As a multinational mass media and information firm, Thomson Reuters delivers quality news and latest stories to the world driven by intelligent technologies. With numerous news coming up each day, it’s resource-intensive to manually categorize them. As a leader in the information technology field, TR highly emphasizes Artificial Intelligence to harness the world’s content.
Thomson Reuters is challenging you today to leverage machine learning and natural language processing to build an algorithm that can automatically classify news into different categories. To earn more points, we encourage you to take the bonus problem to build a news headline summarization based on news body, which might require Deep Learning.
Given news headlines, build a model to classify them into one of the three news categories.
For problem 1, please only use train1.csv and test1.csv under 1-Title_Classification folder for model building and result predicting. You are not allowed to use other training or testing dataset.
(I) Training dataset: 7916 rows, 3 columns
ID - unique identifier for each news
TITLE - news headline
TOPIC - one of the three topics (0/1/2) (our y label)
(II) Testing dataset: 3392 rows, 3 columns
ID - unique identifier for each news
TITLE - news headline
TOPIC - your predicted result (None)
Given news bodies, build a model to generate their titles.
For problem 2, please only use train2.csv and test2.csv under 2-Title_Summarization folder for model building and result predicting. You are not allowed to use other training or testing dataset.
(I) Training dataset: 17142 rows, 3 columns
ID - unique identifier for each news
BODY - news content
TITLE - news headline (our y label)
(II) Testing dataset: 1904 rows, 3 columns
ID - unique identifier for each news
BODY - news content
TITLE - your predicted summary (None)
(I) You can use one of the five coding languages (Python, R, Java, C, C++) for this competition.

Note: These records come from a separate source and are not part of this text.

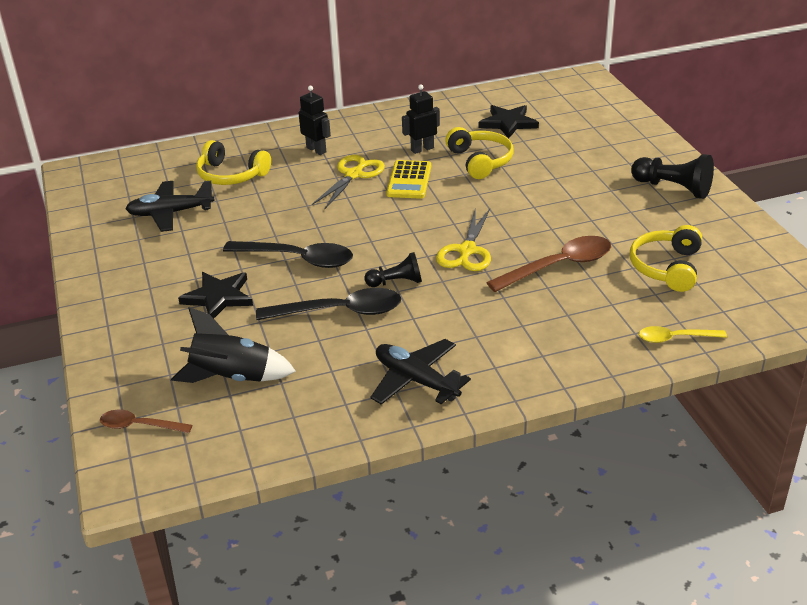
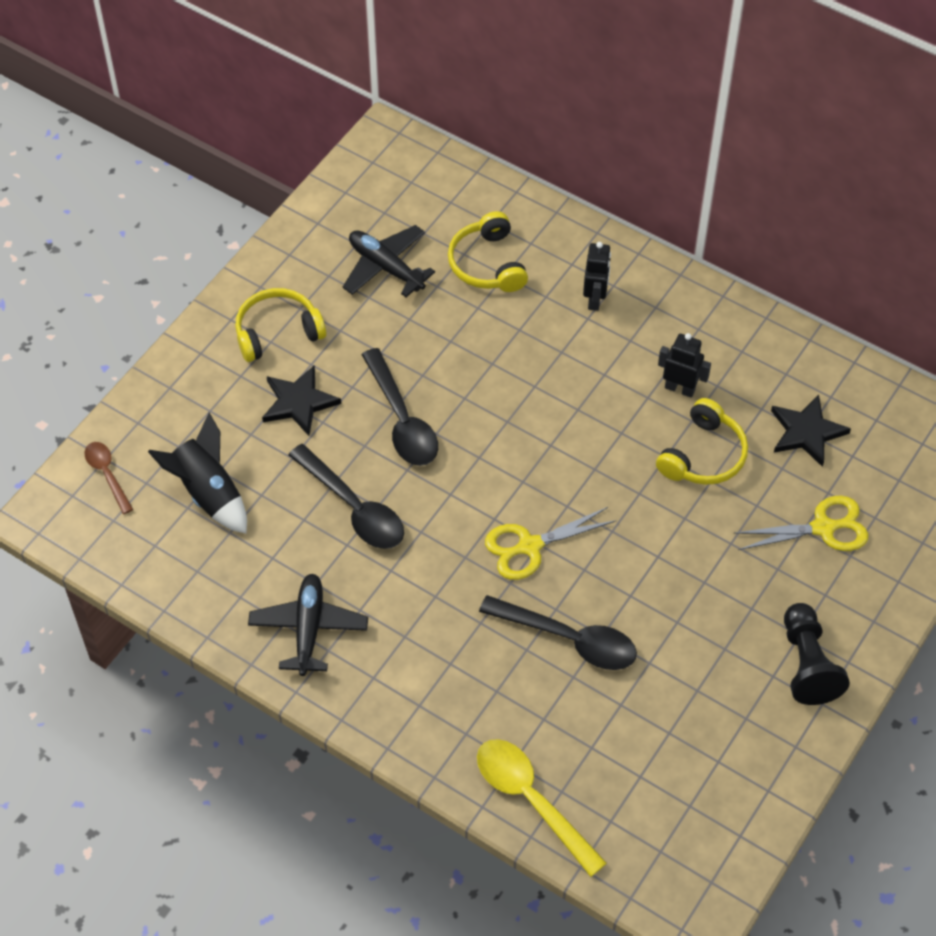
camera: 50 degrees right, 20 degrees up
(354, 175) = (578, 363): yellow scissors -> yellow scissors (823, 528)
(396, 282) = (432, 522): black pawn -> none
(409, 180) = (610, 417): yellow calculator -> none
(558, 266) = (568, 639): brown spoon -> black spoon
(666, 267) = (646, 734): yellow headphones -> yellow headphones (277, 332)
(675, 338) = (531, 800): yellow spoon -> yellow spoon, size x1.74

(II) Zip your code and predicted result file in the following format and send it to thomsonreuters_GHC@thomsonreuters.com with a title of firstname-lastname-challenge2 (such as 'bill-smith-challenge2')
ID | TITLE | TOPIC |
---|---|---|
0 | INDONESIAN COFFEE PRODUCTION MAY FALL THIS YEAR | 2 |
1 | INTERNATIONAL BUSINESS MACHINE CORP | 0 |
... | ......... | ... |
ID | BODY | TITLE |
---|---|---|
0 | Jill Considine, New York State................. | headline generated by my machine |
... | ......... | ................................ |
(I) Problem 1 (100 points)
You will get up to 100 points totally based on the accuracy rate of the submission CSV (firstname-lastname-result1.csv). The formula is listed below:
Accuracy rate = (correctly predicted class / total testing class) × 100%
We will review your code to check plagiarism. If we find a high similarity between your code and other participants' code or code published online such as on Github, Kaggle, etc, you won't earn points.
(II) Problem 2 (50 points)
This is a bonus problem which is not required. You will get up to 50 points based on the code review and results review. Review committee at Thomson Reuters will determine the score for Problem 2.
If we find a high similarity between your code and other participants' code or code published online such as on Github, Kaggle, etc, you won't earn points.